(The problem): Exactly as written, output each of the lines below, with no images.

Excerpts from a dataset
******************************

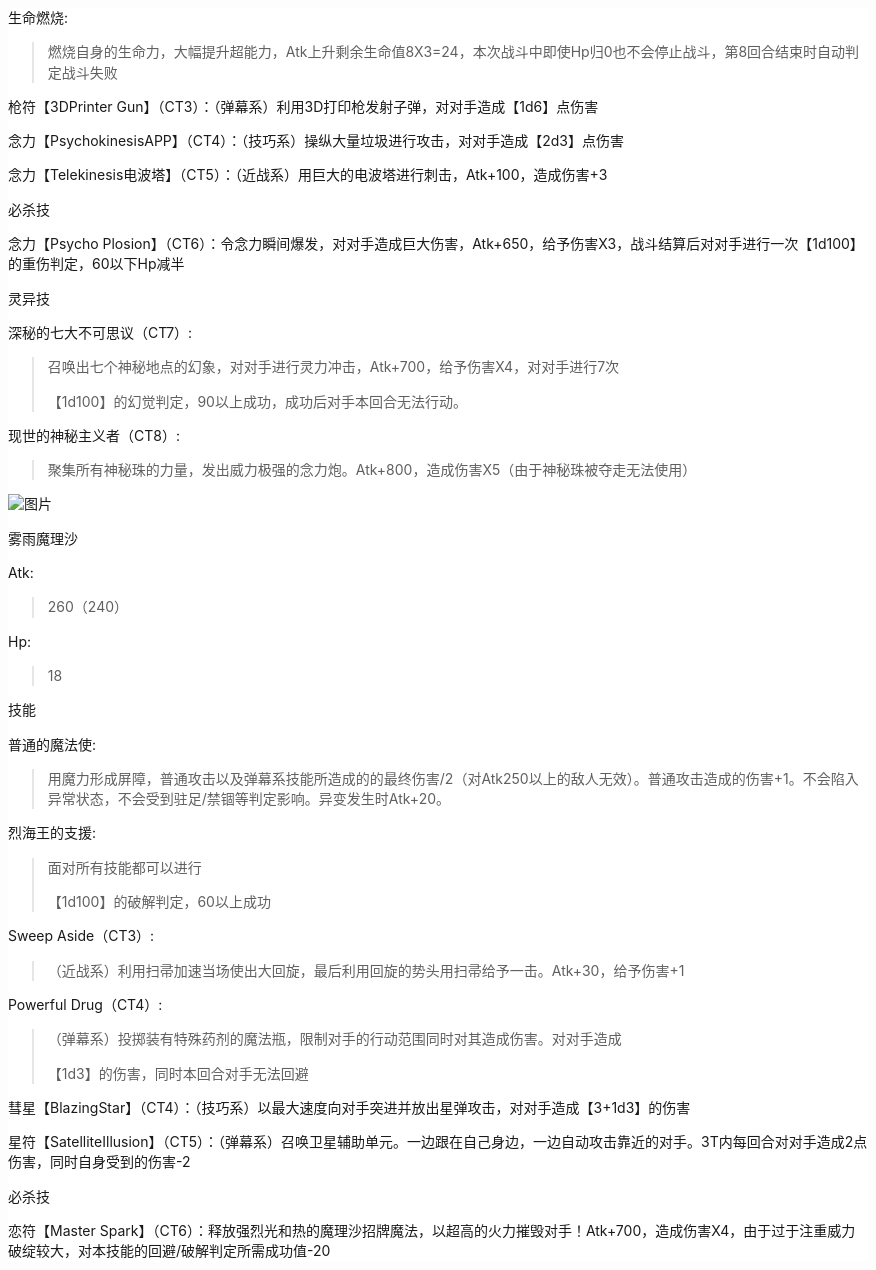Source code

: 生命燃烧:
> 燃烧自身的生命力，大幅提升超能力，Atk上升剩余生命值8X3=24，本次战斗中即使Hp归0也不会停止战斗，第8回合结束时自动判定战斗失败

枪符【3DPrinter Gun】（CT3）：（弹幕系）利用3D打印枪发射子弹，对对手造成【1d6】点伤害

念力【PsychokinesisAPP】（CT4）：（技巧系）操纵大量垃圾进行攻击，对对手造成【2d3】点伤害

念力【Telekinesis电波塔】（CT5）：（近战系）用巨大的电波塔进行刺击，Atk+100，造成伤害+3

必杀技

念力【Psycho Plosion】（CT6）：令念力瞬间爆发，对对手造成巨大伤害，Atk+650，给予伤害X3，战斗结算后对对手进行一次【1d100】的重伤判定，60以下Hp减半

灵异技

深秘的七大不可思议（CT7）:
> 召唤出七个神秘地点的幻象，对对手进行灵力冲击，Atk+700，给予伤害X4，对对手进行7次
>
> 【1d100】的幻觉判定，90以上成功，成功后对手本回合无法行动。

现世的神秘主义者（CT8）:
> 聚集所有神秘珠的力量，发出威力极强的念力炮。Atk+800，造成伤害X5（由于神秘珠被夺走无法使用）



![图片](http://tiebapic.baidu.com/forum/w%3D580/sign=d545bfd789510fb37819779fe932c893/c495b47eca8065383f5f557d80dda144ac3482a9.jpg)

雾雨魔理沙

Atk:
> 260（240）

Hp:
> 18

技能

普通的魔法使:
> 用魔力形成屏障，普通攻击以及弹幕系技能所造成的的最终伤害/2（对Atk250以上的敌人无效）。普通攻击造成的伤害+1。不会陷入异常状态，不会受到驻足/禁锢等判定影响。异变发生时Atk+20。

烈海王的支援:
> 面对所有技能都可以进行
>
> 【1d100】的破解判定，60以上成功

Sweep Aside（CT3）:
> （近战系）利用扫帚加速当场使出大回旋，最后利用回旋的势头用扫帚给予一击。Atk+30，给予伤害+1

Powerful Drug（CT4）:
> （弹幕系）投掷装有特殊药剂的魔法瓶，限制对手的行动范围同时对其造成伤害。对对手造成
>
> 【1d3】的伤害，同时本回合对手无法回避

彗星【BlazingStar】（CT4）：（技巧系）以最大速度向对手突进并放出星弹攻击，对对手造成【3+1d3】的伤害

星符【SatelliteIllusion】（CT5）：（弹幕系）召唤卫星辅助单元。一边跟在自己身边，一边自动攻击靠近的对手。3T内每回合对对手造成2点伤害，同时自身受到的伤害-2

必杀技

恋符【Master Spark】（CT6）：释放强烈光和热的魔理沙招牌魔法，以超高的火力摧毁对手！Atk+700，造成伤害X4，由于过于注重威力破绽较大，对本技能的回避/破解判定所需成功值-20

******************************

(Task solution):
Source code

: 生命燃烧:
> 燃烧自身的生命力，大幅提升超能力，Atk上升剩余生命值8X3=24，本次战斗中即使Hp归0也不会停止战斗，第8回合结束时自动判定战斗失败

枪符【3DPrinter Gun】（CT3）：（弹幕系）利用3D打印枪发射子弹，对对手造成【1d6】点伤害

念力【PsychokinesisAPP】（CT4）：（技巧系）操纵大量垃圾进行攻击，对对手造成【2d3】点伤害

念力【Telekinesis电波塔】（CT5）：（近战系）用巨大的电波塔进行刺击，Atk+100，造成伤害+3

必杀技

念力【Psycho Plosion】（CT6）：令念力瞬间爆发，对对手造成巨大伤害，Atk+650，给予伤害X3，战斗结算后对对手进行一次【1d100】的重伤判定，60以下Hp减半

灵异技

深秘的七大不可思议（CT7）:
> 召唤出七个神秘地点的幻象，对对手进行灵力冲击，Atk+700，给予伤害X4，对对手进行7次
>
> 【1d100】的幻觉判定，90以上成功，成功后对手本回合无法行动。

现世的神秘主义者（CT8）:
> 聚集所有神秘珠的力量，发出威力极强的念力炮。Atk+800，造成伤害X5（由于神秘珠被夺走无法使用）



![图片](http://tiebapic.baidu.com/forum/w%3D580/sign=d545bfd789510fb37819779fe932c893/c495b47eca8065383f5f557d80dda144ac3482a9.jpg)

雾雨魔理沙

Atk:
> 260（240）

Hp:
> 18

技能

普通的魔法使:
> 用魔力形成屏障，普通攻击以及弹幕系技能所造成的的最终伤害/2（对Atk250以上的敌人无效）。普通攻击造成的伤害+1。不会陷入异常状态，不会受到驻足/禁锢等判定影响。异变发生时Atk+20。

烈海王的支援:
> 面对所有技能都可以进行
>
> 【1d100】的破解判定，60以上成功

Sweep Aside（CT3）:
> （近战系）利用扫帚加速当场使出大回旋，最后利用回旋的势头用扫帚给予一击。Atk+30，给予伤害+1

Powerful Drug（CT4）:
> （弹幕系）投掷装有特殊药剂的魔法瓶，限制对手的行动范围同时对其造成伤害。对对手造成
>
> 【1d3】的伤害，同时本回合对手无法回避

彗星【BlazingStar】（CT4）：（技巧系）以最大速度向对手突进并放出星弹攻击，对对手造成【3+1d3】的伤害

星符【SatelliteIllusion】（CT5）：（弹幕系）召唤卫星辅助单元。一边跟在自己身边，一边自动攻击靠近的对手。3T内每回合对对手造成2点伤害，同时自身受到的伤害-2

必杀技

恋符【Master Spark】（CT6）：释放强烈光和热的魔理沙招牌魔法，以超高的火力摧毁对手！Atk+700，造成伤害X4，由于过于注重威力破绽较大，对本技能的回避/破解判定所需成功值-20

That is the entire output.